With the statewide failure of a riverboat gambling vote Tuesday, the Missouri General Assembly might use the remaining five weeks of its legislative session to adopt a state gesture: shrugged shoulders. In the aftermath of the amendment's rejection, effectively eliminating certain profitable games from floating casinos, no one seems to know what the next step should be. In the meantime, prospective businesses are left in limbo, prospective employees are left with an uncertain future and prospective customers are left heading for the state line. Is this any way to run a government?
Show Me schizophrenia
Missouri exhibited last week a not-unprecedented sort of schizophrenia when it comes to allowing gambling enterprises in the state. State voters approved parimutuel wagering in 1984, yet such a restrictive law was crafted that no major tracks have opened in Missouri. The state lottery was approved by voters in 1984, yet lottery officials had to seek ballot redress in 1988 to ease restrictions that stymied the game; even now, the Missouri game has never matched the appeal of its counterpart in Illinois. The state also allows citizens to participate in bingo games, yet keeps sponsoring organizations from advertising them by name.
And after approving riverboat gambling by a 62 percent-38 percent margin in November 1992, Missouri voters turned down the amendment by 1,261 votes out of more than 1 million cast last week. However, out of 114 counties, the measure failed in 101. In all neighboring counties here -- Cape Girardeau, Scott, Perry and Stoddard -- the issue failed. Square this latest mood with the fact Missourians have voted on gambling issues eight times in the last 16 years. Only twice have voters been negative to these selections, once in 1988 on an issue to lift bingo restrictions, and Tuesday.
Fed up with voting
Legislators, many of whom supported the opportunities that riverboat gambling promised for the state, are rightfully hesitant to get the matter back on the ballot any time soon. They presume that citizens get fed up with being bombarded by issues already turned down in a previous vote, and the lawmakers are generally right on that count. In Jefferson City, there is a mood of taking stock in the situation before rushing to determine another date for this issue's reconsideration.
Along these lines, the city of Cape Girardeau will also opt for a cooling-off period, pulling a June issue off the ballot. In fact, Tuesday's outcome left nothing for Cape Girardeans to vote on; the June election was intended to clear up all misreadings of law regarding riverboat gambling operations in this city, and now legal status statewide is far from explicit. While Cape Girardeau stands to gain a great deal from the legal determinations in this case, the city must essentially wait on the sidelines while these grander matters are worked out.
The losers
Who lost in this latest vote? Certainly, riverboat operators must be scratching their heads; they invested, by some accounting, $170 million in projects and planning in Missouri. Some are blazing fingers over calculator keys, pondering the bottom-line impact of a world without slot machines, while others must be wondering if their interests aren't better directed toward other states where gambling laws are more established. Since Missouri remains a potentially lucrative market, we are reasonably sure the gambling vendors will remain involved as the process develops.

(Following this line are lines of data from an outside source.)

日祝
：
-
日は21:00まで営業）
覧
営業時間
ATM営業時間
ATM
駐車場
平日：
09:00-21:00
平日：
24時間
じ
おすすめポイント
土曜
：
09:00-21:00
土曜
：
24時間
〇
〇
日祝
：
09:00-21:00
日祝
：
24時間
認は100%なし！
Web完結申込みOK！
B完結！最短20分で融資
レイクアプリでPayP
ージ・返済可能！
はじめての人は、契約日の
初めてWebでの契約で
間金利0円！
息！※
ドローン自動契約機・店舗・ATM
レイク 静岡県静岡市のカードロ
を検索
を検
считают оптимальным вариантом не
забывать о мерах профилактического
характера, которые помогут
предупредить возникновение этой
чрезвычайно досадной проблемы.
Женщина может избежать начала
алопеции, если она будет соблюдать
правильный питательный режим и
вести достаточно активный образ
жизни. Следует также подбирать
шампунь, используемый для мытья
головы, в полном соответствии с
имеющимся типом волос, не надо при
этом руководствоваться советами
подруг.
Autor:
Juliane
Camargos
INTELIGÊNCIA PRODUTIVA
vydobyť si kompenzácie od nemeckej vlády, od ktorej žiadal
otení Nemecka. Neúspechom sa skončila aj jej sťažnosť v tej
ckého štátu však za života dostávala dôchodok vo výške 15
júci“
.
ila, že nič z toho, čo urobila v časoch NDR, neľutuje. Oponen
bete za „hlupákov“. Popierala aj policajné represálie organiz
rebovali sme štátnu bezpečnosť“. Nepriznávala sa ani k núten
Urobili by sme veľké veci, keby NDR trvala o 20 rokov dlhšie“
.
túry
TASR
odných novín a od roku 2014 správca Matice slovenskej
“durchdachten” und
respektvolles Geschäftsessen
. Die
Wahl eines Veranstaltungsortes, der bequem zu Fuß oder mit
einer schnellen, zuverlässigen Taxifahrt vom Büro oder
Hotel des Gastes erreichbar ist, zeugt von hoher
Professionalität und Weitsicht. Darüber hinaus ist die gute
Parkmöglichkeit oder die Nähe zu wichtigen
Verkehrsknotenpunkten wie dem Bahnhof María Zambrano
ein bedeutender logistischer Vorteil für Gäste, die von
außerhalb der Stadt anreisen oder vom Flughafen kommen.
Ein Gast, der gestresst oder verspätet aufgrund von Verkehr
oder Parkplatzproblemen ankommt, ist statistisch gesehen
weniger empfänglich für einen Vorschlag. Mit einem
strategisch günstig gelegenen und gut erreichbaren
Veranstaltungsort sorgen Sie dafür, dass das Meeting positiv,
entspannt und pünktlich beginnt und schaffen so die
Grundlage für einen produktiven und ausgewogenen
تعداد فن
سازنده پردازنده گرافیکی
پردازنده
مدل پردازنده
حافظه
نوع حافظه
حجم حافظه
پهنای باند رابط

More significantly, we believe the working people of Missouri are losers, since the jobs to be created by the floating casinos (construction, on-board employees, those needed in ancillary businesses) will be delayed. In Cape Girardeau alone, hundreds of jobs were in the offing on the proposed riverboat, and more than a thousand jobs total would have been created when support services were factored in. Statewide, up to 23,000 jobs were to be introduced. Those people looking to these jobs as an opportunity for better things must now see what directions the state and businesses steer.
An invisible governor
Finally, treasuries at various levels of government will lose, and this might provide one of the richer mysteries of Tuesday's vote. Gov. Mel Carnahan built gambling revenue into his equations for funding projects in higher education (to the tune of $61 million), yet he stood silent, as did many top officials in Jefferson City, when all indications were this election would be closely contested. Where was the leadership? And if the leadership was not going to be forthcoming, why tie so many projects to the prospective income?
What next?
Following Tuesday's vote, state Rep. Herb Fallert of Ste. Genevieve, who was one of Missouri's first and most vocal advocates of riverboat gambling, said something that provided real insight on the election's outcome. "When this was voted on the first time in November of 1992," he said, "the number one concern across the United States was jobs and the economy. Now, the number one concern by a big margin is crime and drugs. That makes a big difference in how people view riverboat gambling." His analysis of this, probably borne out by people's perceptions rather than reality, seems close to the mark. However, at some point, Missourians and their leaders will be asked again if this state desires riverboat gambling. Until then, we are all left to wonder what the next development in this story will be.